I have been trying to do BRRRR but I have come stuck at the refi stage.

In my limited experience portfolio lenders don't like properties worth under $50k and some of them even don't like properties worth under $100k. Perhaps you will have more luck than me, but I would suggest that if you want to do BRRRR the properties over $100k would be better than the cheaper end.

Allow Cash Partners to Buy Into your properties.

ARV: $50,000 (or less
Cash in :  $37,500 (from Previous Refi's)
Splits:      $40,000 (5 each at $10k each)
75%:       $37,500 (refi...if you could get it, but you can't, so...)
NCF:       $     500/month (with NO Debt)
Cash:    - $37,500 (cash you put in)
NCF:       $     300/m (with Refi...again, if you could get it, but you can't, so...)
Cash: + $even  (Refi returns all cash in)
NCF:     $    100/m (with 4 new Cash Partners...and NO Loan, and...)
Cash: + $  2,500  (Overage paid to you from the Cash Partner BuyIns)

....that's over 1 full year of Cash Flow recovered (paid ahead) from sharing with Cash Partners, that can be used for immediate future properties.

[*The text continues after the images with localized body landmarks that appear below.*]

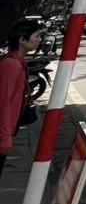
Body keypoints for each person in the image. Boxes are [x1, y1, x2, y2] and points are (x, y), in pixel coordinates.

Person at [1, 19, 43, 179]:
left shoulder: (17, 62)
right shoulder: (11, 65)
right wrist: (4, 137)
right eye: (36, 36)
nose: (39, 40)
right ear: (22, 39)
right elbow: (4, 103)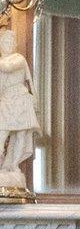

Actually, I have found this method works better than the BRRRR method. There are many, many potential CashIn Buyers, there is no REFI process (approvals, applications, appraisals, etc...) and no seasoning period. Also, notice I went to 80% of the ARV, which isn't going to happen going the BRRRR method.

@Joe Villeneuve

I'm not quite following the steps that you laid out for using cash partners.  Could you explain with a few more details?

Thanks.

Originally posted by @Nicholas Duncan :

@Joe Villeneuve

I'm not quite following the steps that you laid out for using cash partners.  Could you explain with a few more details?

Thanks.

 Instead of refinancing, dding an expense of a loan each month, and subtracting fees, etc..., and then having to get approvals for loans, you just allow cash investors to become partners.

Dude, i do not know if this is also the case in your state but, here in the Philippines, banks are looking for a clear titled COLLATERAL on the application of refinancing. Then how could i implement the BRRRR Strategy if for every refinancing i'll do, banks will require a collateral? Please help me. Thanks a lot!

That's what we do and we're at about 350 right now. 

Hi All,

I am trying to BRRRR and I am getting stuck on the refi part. I used LendingHome, a hard money lender, to do the rehab. They make you initial close in an LLC. For the post rehab/rented out/taking cash out part, lenders want to close in my personal name. Not really a problem, but I am running into seasoning issues. Wells Fargo will apparently do HELOC's for investors, but will only use the post-rehab/new value after 12 months. TD Bank will perhaps do it, but I don't think they service Chicago. Huntington Bank is having a hard time going from LLC to personal (which they require) for less than 6 months seasoning.

Anybody have an out here? What am I missing?

I would be happy with either a cash-out refi or a HELOC.